When training resumed for the 1893–94 season, full-back Tom Bayley had been released, but the Post expected Speller to take his place. He had played in practice matches and was "fully confident of his ability to perform as well as ever he did". Teddy Jolley and newcomer Bernard Pumfrey began the season at full back, but a defeat at Liverpool and a heavy defeat at Burslem Port Vale gave Speller his chance. His first game for almost a year came in a visit to Ardwick, won 1–0 by Small Heath. According to the Post, "he played carefully at the start, but gained confidence as the game proceeded, and many times put a stop to extremely dangerous attacks by the clever right wing of the home team." He played in the next game, a 5–2 win at home to Grimsby Town, then lost his place to William Reynolds. At Christmas, Small Heath played a friendly at Marlow, in which Speller had "not been seen in such form since his leg was broken". Nevertheless, he retired at the end of the season. Before he broke his leg, he had not missed a game in League or FA Cup since the ankle injury some two-and-a-half years earlier.

While a Small Heath player, Speller lived in Muntz Street, the street that marked one side of the club's ground in the Small Heath district of Birmingham. The 1891 Census recorded him sharing lodgings with teammate Fred Heath and employed as a gun maker.
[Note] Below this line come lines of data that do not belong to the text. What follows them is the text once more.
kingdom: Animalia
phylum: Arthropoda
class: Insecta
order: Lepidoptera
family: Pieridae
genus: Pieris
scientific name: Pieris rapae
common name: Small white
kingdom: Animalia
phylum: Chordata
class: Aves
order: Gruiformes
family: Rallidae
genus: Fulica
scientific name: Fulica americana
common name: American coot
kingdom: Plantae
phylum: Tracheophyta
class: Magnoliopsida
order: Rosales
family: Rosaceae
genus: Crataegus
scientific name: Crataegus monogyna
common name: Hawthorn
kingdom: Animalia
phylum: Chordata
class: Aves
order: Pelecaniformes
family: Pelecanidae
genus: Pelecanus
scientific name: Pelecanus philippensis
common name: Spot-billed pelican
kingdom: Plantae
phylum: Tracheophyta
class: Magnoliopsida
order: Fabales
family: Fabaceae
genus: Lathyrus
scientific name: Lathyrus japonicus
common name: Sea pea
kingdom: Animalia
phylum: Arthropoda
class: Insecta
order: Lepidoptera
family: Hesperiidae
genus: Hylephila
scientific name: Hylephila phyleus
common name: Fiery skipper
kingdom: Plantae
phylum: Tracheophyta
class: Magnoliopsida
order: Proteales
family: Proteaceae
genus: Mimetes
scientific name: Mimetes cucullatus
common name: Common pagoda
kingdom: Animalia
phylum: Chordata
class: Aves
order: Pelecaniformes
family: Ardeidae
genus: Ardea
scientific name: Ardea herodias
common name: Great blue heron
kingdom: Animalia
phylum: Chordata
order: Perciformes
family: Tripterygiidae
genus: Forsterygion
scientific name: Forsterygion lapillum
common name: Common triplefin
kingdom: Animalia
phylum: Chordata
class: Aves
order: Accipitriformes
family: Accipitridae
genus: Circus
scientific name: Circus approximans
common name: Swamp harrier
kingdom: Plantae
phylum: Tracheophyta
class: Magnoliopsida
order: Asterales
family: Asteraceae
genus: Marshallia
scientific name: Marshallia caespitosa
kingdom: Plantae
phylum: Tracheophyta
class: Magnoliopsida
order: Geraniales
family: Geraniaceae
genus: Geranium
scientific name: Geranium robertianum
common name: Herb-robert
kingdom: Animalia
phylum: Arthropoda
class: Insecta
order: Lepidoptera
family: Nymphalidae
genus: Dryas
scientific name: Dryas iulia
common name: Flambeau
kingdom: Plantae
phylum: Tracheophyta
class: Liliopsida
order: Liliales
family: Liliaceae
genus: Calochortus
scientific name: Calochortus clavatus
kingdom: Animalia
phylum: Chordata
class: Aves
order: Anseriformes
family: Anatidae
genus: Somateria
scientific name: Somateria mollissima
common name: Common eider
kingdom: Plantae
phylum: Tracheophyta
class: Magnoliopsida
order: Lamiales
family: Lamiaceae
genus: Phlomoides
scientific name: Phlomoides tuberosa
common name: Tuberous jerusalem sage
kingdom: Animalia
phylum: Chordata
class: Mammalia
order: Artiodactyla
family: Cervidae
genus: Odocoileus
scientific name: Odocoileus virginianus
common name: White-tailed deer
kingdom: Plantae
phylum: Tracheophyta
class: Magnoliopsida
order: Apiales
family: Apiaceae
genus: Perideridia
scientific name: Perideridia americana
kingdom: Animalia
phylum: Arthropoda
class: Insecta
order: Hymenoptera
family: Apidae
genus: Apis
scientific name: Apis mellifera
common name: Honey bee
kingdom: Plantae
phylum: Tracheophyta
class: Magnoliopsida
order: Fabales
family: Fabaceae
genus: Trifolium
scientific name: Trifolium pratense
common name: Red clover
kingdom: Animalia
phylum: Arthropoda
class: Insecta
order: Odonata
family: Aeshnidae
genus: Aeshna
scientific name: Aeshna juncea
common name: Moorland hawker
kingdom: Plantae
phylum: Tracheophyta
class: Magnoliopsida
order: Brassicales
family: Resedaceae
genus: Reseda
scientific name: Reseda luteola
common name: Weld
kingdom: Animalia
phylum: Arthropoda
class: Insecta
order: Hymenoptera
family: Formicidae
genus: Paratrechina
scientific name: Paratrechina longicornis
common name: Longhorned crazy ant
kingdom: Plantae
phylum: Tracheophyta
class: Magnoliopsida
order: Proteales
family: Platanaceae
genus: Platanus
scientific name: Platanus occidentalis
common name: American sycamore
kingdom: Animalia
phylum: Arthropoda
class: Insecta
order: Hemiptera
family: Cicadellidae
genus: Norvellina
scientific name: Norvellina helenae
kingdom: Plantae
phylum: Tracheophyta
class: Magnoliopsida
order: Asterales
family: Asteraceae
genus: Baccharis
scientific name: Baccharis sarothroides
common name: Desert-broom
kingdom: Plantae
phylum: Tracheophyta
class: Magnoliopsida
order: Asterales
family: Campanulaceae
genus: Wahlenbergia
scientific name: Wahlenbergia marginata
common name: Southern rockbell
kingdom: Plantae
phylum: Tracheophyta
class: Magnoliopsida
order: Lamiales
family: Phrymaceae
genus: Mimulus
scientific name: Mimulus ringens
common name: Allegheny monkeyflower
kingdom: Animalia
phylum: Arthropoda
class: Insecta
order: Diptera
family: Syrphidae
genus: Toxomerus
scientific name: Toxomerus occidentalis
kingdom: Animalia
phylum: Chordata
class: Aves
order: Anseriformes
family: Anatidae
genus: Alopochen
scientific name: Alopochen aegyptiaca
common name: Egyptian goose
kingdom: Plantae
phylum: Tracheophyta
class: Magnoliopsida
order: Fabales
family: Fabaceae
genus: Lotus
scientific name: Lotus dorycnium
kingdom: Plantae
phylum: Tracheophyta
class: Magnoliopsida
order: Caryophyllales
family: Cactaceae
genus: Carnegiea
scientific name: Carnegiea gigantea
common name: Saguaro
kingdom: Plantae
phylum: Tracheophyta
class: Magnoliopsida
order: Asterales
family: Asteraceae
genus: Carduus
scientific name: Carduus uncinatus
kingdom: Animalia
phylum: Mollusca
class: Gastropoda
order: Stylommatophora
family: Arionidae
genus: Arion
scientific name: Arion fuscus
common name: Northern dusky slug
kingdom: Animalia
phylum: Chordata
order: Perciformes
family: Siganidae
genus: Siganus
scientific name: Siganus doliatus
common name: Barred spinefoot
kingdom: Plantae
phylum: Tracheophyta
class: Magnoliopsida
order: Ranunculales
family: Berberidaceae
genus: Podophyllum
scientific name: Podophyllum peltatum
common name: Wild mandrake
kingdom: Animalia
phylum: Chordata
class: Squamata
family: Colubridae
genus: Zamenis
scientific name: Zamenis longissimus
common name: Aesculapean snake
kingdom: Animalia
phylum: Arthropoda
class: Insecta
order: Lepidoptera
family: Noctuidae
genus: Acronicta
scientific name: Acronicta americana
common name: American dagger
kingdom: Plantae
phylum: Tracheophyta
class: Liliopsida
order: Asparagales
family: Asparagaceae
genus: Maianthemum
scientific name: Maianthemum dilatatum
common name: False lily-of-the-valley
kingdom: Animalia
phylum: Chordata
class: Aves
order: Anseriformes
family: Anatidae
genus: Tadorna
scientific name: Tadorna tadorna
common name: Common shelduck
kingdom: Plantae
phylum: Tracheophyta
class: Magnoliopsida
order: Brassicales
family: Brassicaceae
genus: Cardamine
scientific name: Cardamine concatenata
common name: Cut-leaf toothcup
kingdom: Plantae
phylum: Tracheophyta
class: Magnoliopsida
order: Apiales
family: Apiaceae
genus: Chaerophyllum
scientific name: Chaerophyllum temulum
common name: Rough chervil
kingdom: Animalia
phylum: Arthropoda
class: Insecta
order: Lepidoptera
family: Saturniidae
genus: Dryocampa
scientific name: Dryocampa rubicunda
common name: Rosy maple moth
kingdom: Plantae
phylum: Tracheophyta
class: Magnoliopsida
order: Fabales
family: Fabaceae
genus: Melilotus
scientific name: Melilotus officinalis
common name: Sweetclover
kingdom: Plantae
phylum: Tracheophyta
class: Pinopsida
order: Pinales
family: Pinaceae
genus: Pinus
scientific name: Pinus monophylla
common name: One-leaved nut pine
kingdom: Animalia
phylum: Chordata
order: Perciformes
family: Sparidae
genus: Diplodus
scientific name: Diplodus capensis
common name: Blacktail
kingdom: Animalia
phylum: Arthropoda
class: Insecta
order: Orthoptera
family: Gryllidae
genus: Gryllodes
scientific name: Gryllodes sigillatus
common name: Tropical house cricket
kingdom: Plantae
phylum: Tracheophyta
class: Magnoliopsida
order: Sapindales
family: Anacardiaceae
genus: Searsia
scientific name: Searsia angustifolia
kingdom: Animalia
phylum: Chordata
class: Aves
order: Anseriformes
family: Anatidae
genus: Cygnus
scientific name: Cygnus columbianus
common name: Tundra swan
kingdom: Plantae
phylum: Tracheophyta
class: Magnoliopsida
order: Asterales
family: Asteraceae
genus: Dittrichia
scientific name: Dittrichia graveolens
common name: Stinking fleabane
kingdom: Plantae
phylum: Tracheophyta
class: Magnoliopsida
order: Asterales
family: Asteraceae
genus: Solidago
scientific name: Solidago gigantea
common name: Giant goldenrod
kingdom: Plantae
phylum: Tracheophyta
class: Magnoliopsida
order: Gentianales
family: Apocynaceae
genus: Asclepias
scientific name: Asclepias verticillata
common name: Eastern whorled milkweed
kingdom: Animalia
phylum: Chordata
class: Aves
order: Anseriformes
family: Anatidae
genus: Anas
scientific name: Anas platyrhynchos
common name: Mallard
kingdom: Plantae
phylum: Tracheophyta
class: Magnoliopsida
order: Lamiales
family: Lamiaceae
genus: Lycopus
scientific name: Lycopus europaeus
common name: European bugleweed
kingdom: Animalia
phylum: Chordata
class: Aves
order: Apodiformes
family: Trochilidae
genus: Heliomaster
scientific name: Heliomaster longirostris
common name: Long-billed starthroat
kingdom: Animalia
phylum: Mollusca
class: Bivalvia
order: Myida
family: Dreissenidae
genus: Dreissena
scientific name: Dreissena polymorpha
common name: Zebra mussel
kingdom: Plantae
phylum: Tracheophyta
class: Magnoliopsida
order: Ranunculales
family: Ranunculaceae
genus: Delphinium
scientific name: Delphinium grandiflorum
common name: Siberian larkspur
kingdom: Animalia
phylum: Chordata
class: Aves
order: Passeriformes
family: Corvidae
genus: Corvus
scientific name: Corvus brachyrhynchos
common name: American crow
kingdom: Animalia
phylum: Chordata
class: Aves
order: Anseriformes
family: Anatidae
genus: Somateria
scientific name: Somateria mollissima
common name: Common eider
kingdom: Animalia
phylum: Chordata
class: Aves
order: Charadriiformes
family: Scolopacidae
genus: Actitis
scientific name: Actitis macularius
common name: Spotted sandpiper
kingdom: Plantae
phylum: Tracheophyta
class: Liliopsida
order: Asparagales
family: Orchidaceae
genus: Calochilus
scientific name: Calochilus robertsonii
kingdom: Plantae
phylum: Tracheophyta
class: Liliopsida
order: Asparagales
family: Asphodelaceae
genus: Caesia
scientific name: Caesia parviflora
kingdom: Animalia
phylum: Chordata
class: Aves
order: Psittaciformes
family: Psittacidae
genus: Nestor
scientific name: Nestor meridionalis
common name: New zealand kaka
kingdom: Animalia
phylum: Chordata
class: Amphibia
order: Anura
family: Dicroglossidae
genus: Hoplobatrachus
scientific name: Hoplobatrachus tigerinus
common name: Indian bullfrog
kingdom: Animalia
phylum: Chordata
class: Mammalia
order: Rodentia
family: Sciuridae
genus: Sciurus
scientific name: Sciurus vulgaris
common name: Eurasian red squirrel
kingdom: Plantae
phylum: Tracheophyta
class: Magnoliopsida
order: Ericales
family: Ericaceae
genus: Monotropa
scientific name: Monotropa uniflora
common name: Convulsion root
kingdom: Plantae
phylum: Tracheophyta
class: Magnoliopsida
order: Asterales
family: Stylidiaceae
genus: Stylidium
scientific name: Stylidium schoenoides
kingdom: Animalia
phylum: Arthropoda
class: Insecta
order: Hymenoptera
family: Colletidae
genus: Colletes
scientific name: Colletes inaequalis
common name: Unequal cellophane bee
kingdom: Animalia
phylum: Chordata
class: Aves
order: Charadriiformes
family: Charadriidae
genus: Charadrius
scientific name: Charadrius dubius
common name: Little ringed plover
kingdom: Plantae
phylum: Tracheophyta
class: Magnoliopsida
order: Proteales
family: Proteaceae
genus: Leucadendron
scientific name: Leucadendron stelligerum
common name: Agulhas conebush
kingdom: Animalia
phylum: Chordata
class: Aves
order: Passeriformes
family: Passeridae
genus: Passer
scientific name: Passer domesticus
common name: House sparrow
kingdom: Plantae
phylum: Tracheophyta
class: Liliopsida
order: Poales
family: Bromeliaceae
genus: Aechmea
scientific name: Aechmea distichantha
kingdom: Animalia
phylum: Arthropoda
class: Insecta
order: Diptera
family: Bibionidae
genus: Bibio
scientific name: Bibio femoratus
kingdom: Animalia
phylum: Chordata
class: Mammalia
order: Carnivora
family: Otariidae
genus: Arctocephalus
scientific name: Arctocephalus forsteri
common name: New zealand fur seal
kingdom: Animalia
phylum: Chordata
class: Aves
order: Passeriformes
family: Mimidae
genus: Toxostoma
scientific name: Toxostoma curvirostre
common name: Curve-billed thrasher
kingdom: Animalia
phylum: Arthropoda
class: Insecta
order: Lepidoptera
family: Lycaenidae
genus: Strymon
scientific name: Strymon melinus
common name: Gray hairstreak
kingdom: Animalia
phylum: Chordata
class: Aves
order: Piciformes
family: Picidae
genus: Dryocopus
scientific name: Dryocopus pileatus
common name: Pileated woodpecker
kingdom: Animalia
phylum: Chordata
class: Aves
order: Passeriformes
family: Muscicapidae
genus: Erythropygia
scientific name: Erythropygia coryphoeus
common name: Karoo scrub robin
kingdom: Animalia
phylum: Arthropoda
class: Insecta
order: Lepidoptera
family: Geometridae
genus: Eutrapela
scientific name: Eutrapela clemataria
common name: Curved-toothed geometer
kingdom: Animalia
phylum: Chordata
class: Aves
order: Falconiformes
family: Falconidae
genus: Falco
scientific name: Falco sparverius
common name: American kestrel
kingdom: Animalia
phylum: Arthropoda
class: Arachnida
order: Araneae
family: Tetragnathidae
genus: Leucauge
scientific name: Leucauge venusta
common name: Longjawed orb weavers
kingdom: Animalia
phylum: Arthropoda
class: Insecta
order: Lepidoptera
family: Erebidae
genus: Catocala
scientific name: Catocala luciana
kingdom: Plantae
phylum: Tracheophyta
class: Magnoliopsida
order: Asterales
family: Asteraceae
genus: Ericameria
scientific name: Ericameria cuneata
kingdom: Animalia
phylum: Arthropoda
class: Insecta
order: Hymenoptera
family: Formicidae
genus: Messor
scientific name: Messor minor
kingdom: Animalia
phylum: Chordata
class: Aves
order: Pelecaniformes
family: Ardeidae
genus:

==Institutionalisation and death==
Speller was later engaged as a groundsman for Birmingham F.C. On 22 April 1909, Speller went to Cookham to watch the 1909 FA Cup final at the Crystal Palace. Speller, who was staying with his brother in Cookham, had recently suffered from influenza. According to his brother, Speller appeared "unwell" and weakened by the influenza, but otherwise normal. The following morning, however, Speller was found wandering down one of the main streets of Cookham "brandishing a heavy stake" and threatening a woman and a constable who approached him. According to The Yorkshire Post,

He struggled violently, and it required several constables to convey him to the station. In his cell he smashed the windows and became so dangerous that he had to be strongly bound. Dr. Cronyn certified that Speller was insane.

On 24 April, he appeared in court at Maidenhead—"on a charge of being a wandering lunatic"—and was sent to a county insane asylum. Newspapers reported that he was a "pitiful" sight in court, lying on the floor both handcuffed and shackled, while moaning and talking incoherently, but wearing a Berks and Bucks Cup gold medal. Speller interrupted proceedings frequently, exclaiming that he was "the champion footballer" and "the best little back in the world." He also complained of head pain, yelling, "My poor head! Oh, my head!"

Speller's mysterious transformation was reported with sorrow by journalists. The South Bucks Standard newspaper reported, "A great deal of sympathy is felt hereabouts for Speller, who is a sober, well-conducted man, held in much respect not only in Berks and Bucks, but at Birmingham, where he has been very popular."

Speller was transferred to the Winson Green asylum in Birmingham on 6 July 1909, and died five weeks later.